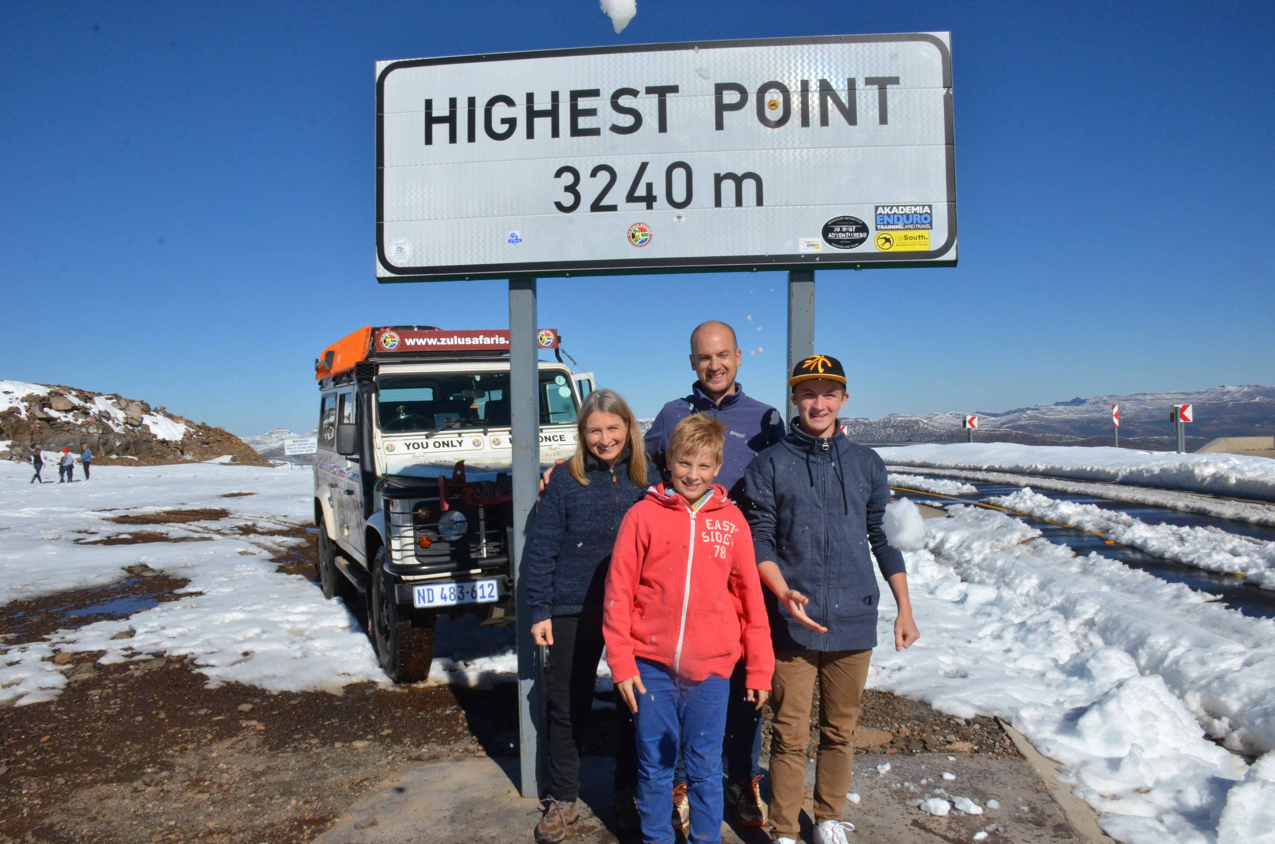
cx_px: 638
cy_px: 422
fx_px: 954
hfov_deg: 67.5
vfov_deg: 47.7
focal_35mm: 27
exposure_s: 1/1250
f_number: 18
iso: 1600
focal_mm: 18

_____

▶ _Required work_: Print the listing exactly, pictures excluded.

▶ _Answer to the exercise_:
cx_px: 638
cy_px: 422
fx_px: 954
hfov_deg: 67.5
vfov_deg: 47.7
focal_35mm: 27
exposure_s: 1/1250
f_number: 18
iso: 1600
focal_mm: 18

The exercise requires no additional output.